Tuesday, October 29, 2013

Doctors search for vaccine to prevent breast cancer

Doctors are on the hunt for biological targets that could help them produce a breast cancer vaccine.

Forty years ago, women who had abnormal results on a Pap smear often wound up with a hysterectomy. Doctors removed their uterus because they had no other way to prevent women from developing cervical cancer, researcher Susan Love says.
Today, she says, doctors can prevent cervical cancer with a vaccine.
That has led some to ask: Could researchers develop a vaccine against breast cancer?
At first glance, the notion seems impossible.
Vaccines are typically developed only after researchers have a clear target, such as a virus or bacteria. Scientists don't even know what causes most breast cancers.
But researchers do know it's possible for viruses to cause cancer, says James Gulley, a researcher at the National Cancer Institute who has worked on vaccines to treat prostate cancer.
HPV causes not only cervical tumors, but cancers of the head and neck, as well as the vulva, vagina, penis and anus. Hepatitis B can cause liver cancer, Gulley says. The Epstein-Barr virus can lead to at least three types of lymphomas.
Another virus, called HMTV, or human mammary tumor virus, has been found in 40% of breast tumors. HMTV seems particularly common in a rare but often deadly form of breast cancer, called inflammatory breast cancer, according to a 2010 study in Cancer.
Scientists don't know if HMTV caused those cancers or was simply along for the ride.
At this point, doctors say they have more questions than answers about the role infections might play in breast cancer.
Breast cancer advocates — tired of seeing women beaten down and burned by toxic treatments — are eager for a game-changer.
"We're not going to get very far unless we ask those big questions," says Fran Visco, president of the National Breast Cancer Coalition. As a country, the USA focuses "the vast majority of research dollars on the next treatment for breast cancer. But we only see incremental benefits from all of these treatment drugs."
Looking at drugs in the pipeline, Visco says, "there's nothing on the horizon that could have a major impact on breast cancer. We don't want to continue to just creep along."
That's why the National Breast Cancer Coalition has organized a vaccine initiative called the Artemis Project. Seed grants will allow researchers to scour breast cancer genomes — the tumors' entire collection of genes — to look for infectious microbes.
The Avon Foundation for Women has committed $6 million to learning whether infections contribute to breast cancer. Scientists will study 1,000 breast cancer samples whose genomes have been sequenced, looking for signs of viruses or bacteria.
Doctors from the Cleveland Clinic are taking a slightly different approach to developing a preventive vaccine, focusing on a protein expressed on cancer cells, but not healthy tissue, except during lactation. This research is in some of the earliest stages, and has been tested only on mice.
Other scientists are taking a related approach, testing treatment vaccines designed to prevent tumors from metastasizing, or spreading, to other organs, a condition that is fatal.
Doctors at the University of Pennsylvania, for example, are targeting HER2+ breast tumors, whose cells have lots of copies of a protein called HER2.
They've begun testing personalized cancer vaccines, made with women's own immune cells. Doctors are testing the vaccines in women with DCIS, or ductal carcinoma in situ, a very early breast cancer or precancer.
Doctors vaccinate these women after surgeons have removed their tumors, hoping the vaccine will prevent their cancers from coming back.
Women will have to wait years to know if their vaccine has worked, because relapses often occur many years after diagnosis.
Targeting proteins on cancer cells is difficult, because cancers arise from the body's own cells, Gulley says.
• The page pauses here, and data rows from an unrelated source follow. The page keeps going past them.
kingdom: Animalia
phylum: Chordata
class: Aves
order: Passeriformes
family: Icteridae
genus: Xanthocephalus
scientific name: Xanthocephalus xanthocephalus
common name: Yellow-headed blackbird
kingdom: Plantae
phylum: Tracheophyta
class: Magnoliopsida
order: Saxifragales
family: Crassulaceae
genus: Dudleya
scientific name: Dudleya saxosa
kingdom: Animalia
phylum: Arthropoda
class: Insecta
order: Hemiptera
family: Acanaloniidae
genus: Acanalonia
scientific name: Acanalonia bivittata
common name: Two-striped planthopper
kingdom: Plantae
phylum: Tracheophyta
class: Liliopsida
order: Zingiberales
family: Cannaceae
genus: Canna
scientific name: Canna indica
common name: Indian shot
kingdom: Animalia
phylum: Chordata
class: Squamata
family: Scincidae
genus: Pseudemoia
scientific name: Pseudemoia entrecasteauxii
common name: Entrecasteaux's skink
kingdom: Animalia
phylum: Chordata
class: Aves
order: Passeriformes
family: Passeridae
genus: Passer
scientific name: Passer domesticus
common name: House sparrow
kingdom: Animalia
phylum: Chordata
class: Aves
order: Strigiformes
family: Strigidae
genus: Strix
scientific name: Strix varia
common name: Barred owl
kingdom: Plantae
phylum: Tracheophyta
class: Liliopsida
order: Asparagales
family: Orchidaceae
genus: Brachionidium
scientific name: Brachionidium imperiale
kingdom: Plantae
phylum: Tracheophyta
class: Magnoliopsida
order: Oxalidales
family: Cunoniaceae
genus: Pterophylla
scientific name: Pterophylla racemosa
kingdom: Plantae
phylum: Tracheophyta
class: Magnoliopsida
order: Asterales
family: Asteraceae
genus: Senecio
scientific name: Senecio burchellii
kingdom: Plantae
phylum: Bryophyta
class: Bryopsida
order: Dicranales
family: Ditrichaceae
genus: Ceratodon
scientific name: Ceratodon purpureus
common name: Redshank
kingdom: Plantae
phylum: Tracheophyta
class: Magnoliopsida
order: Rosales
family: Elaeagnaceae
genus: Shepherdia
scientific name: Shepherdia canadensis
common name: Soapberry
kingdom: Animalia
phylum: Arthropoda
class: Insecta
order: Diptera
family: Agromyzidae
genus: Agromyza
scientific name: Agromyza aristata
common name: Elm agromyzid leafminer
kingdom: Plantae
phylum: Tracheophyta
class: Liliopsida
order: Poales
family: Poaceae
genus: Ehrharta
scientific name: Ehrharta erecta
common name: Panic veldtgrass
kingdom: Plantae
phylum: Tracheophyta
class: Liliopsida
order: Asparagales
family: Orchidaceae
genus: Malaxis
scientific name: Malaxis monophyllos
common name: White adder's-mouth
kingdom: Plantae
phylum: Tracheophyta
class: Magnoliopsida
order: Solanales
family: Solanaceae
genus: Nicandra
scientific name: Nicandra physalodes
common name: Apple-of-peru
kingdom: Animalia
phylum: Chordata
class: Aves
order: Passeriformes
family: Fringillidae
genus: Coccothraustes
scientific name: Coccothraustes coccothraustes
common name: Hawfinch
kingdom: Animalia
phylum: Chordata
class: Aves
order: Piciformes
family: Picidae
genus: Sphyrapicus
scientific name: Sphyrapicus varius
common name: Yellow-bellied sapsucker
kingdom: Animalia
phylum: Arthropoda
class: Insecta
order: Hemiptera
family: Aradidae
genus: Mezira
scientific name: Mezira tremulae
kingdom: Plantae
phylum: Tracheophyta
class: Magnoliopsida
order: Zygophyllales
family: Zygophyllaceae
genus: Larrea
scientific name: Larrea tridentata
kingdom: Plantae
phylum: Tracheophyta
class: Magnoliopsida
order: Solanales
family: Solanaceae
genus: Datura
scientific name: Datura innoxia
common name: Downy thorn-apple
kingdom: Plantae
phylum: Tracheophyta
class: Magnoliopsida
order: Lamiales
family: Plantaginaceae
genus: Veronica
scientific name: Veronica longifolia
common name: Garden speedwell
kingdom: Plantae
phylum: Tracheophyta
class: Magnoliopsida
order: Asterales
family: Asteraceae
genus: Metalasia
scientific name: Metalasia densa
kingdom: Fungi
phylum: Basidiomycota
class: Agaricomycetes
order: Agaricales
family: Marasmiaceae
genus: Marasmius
Scientists have to be careful to find a protein that is found on cancer cells but not healthy cells, to avoid causing a dangerous autoimmune reaction.
However daunting the task, Love says, scientists need to find more ways to prevent breast cancer.
"When Angelina Jolie learns she has a breast cancer gene, we don't know what else to do, so we cut her breasts off," says Love, president of the Dr. Susan Love Research Foundation. "We have to be looking for the cause. I worry that we don't, that we're paying too much attention to the treatment, which comes with a huge cost."